The best place if you only have time for one site. A service of Cape Cod Times out of Hyannis. Nicely designed with daily news and effective archive search. Good events calendar and classifieds. Superb community overview with easy-to-understand maps, town and school guides.

All Cape Cod
A "celebration" of cape cod. Some events in a handy calendar format.
Good number of outside links and works like a regional search engine. Small
town guide

Cape Cod Chamber
There are at least 20 chambers of commerce on the cape that you can search separately. This is a centralized chamber web site. Nice clickable accommodations lets you click on region, then on type of lodging. Top vacation planning buttons are too small and makes navigating confusing until you find them.
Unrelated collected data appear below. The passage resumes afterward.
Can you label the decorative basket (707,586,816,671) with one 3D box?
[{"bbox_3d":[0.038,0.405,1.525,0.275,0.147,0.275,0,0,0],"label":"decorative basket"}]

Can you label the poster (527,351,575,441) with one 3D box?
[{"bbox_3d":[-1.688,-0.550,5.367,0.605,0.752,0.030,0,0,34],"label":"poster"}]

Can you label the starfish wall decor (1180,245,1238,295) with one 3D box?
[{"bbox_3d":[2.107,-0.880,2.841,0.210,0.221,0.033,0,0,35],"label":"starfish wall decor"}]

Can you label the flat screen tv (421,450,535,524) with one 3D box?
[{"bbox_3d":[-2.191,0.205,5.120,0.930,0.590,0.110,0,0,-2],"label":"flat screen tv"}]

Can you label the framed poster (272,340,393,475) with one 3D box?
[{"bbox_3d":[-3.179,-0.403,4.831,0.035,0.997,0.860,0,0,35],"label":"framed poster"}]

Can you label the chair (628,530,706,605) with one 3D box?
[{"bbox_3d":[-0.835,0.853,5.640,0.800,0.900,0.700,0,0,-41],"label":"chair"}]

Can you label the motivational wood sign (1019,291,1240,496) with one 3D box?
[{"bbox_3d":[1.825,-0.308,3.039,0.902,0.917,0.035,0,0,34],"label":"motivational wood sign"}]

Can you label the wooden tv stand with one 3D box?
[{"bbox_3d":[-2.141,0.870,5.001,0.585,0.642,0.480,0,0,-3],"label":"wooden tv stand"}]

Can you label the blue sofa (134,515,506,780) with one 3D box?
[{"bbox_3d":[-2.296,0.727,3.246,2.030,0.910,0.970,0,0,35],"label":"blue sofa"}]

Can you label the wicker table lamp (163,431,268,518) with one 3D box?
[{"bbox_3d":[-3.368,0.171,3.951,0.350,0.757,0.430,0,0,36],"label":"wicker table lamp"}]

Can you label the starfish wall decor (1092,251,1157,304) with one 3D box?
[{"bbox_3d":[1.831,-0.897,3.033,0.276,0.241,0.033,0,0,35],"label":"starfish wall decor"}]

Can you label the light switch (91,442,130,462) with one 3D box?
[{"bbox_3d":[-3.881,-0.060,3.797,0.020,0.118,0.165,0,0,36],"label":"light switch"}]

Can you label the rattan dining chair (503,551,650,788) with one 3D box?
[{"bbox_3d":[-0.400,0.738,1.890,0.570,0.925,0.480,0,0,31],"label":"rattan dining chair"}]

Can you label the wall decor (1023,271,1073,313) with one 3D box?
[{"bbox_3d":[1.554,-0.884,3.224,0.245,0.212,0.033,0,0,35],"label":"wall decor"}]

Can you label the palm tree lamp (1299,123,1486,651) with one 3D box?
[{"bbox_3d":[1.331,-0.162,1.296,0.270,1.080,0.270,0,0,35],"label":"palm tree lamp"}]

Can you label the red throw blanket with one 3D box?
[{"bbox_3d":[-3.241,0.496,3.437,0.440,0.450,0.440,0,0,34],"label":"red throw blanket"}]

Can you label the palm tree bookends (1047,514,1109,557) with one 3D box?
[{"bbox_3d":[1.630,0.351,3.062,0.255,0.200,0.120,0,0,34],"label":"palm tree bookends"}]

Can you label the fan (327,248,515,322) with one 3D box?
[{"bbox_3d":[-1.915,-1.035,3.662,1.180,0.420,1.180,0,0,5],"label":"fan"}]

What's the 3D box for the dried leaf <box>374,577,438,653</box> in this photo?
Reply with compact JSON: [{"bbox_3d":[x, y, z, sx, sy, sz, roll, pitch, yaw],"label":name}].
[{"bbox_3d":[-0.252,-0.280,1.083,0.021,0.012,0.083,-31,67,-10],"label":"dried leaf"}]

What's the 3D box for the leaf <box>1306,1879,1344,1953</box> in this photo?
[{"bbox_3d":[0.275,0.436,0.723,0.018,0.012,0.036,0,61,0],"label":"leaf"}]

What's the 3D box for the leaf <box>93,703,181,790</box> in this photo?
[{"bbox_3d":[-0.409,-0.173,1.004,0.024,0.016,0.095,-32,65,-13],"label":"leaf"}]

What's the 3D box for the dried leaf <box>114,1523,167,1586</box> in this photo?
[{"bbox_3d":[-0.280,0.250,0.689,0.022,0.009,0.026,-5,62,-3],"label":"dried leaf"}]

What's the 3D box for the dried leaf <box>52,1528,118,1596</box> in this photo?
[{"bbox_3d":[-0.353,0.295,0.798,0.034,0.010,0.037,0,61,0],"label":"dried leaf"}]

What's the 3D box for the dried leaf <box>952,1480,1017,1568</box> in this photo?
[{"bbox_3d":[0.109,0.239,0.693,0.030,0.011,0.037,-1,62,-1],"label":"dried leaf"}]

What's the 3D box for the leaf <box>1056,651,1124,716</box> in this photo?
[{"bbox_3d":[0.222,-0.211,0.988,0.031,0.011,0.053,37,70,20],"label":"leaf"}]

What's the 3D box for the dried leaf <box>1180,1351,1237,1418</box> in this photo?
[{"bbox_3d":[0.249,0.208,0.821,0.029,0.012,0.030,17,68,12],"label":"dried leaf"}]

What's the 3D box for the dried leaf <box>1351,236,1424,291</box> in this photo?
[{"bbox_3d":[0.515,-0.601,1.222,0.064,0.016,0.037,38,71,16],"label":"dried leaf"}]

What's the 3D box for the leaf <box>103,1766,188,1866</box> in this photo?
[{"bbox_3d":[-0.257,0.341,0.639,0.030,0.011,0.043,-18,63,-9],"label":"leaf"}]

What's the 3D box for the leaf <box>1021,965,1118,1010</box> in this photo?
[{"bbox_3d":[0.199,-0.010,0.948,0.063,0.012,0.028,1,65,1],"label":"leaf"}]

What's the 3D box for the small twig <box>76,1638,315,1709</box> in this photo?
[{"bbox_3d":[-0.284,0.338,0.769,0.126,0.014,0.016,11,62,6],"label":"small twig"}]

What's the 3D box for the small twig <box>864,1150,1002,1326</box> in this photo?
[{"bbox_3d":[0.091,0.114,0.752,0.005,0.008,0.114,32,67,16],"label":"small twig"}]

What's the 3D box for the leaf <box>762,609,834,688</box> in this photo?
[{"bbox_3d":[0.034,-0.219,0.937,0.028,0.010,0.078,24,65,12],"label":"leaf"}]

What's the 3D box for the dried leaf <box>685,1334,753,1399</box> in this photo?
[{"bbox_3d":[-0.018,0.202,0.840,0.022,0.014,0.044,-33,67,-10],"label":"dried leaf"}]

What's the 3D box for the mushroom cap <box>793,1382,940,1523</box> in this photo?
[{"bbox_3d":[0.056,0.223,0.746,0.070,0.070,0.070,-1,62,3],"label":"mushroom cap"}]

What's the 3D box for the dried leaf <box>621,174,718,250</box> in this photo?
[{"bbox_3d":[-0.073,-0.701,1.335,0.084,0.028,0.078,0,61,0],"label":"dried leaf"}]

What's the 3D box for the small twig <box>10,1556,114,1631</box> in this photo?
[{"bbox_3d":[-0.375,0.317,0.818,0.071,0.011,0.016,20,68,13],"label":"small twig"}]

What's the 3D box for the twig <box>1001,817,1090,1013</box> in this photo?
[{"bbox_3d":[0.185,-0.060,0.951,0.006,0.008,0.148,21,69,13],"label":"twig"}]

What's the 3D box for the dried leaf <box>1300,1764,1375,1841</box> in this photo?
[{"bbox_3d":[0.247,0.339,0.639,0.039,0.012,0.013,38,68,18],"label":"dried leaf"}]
Food events section and good for wedding and vacation planning.

Cape Cod Life
Cape Cod Magazine
Cape Cod Magazine and Cape Cod Life are great publications. The web sites, however, are merely an ad for the print publication. No other info.

Cape Code Travel
Created by the free "Best Read" advertising guides. There is a lot of
data here, but the web site takes a long time to reload. The click-down
menus can be confusing and obtrusive. Lots of links in Things To Do.

Virtual Cape Cod
Quick easy town guide for first-timers. Interesting feture on Thoreau’s
Cape Cod. Some good outside links, but not all are clickable. Search
box on home page is a good place to start.

Cape Links
Search for links town to town or category or use Word search box.

Cape Search
Good workable search engine with lots of data.

Cape Cod Search
And one more with what looks like a good database.

 

Click Cape Cod
I couldn’t figure this one out quickly. First click on your search
subject, then on a town, the instructions say, but my searches didn’t
turn up much.

Cape Cod Visitors Directory
An independent site, but with an interesting graphical homepage that is easy to understand. Visually the most appealing, but not always the deepest data.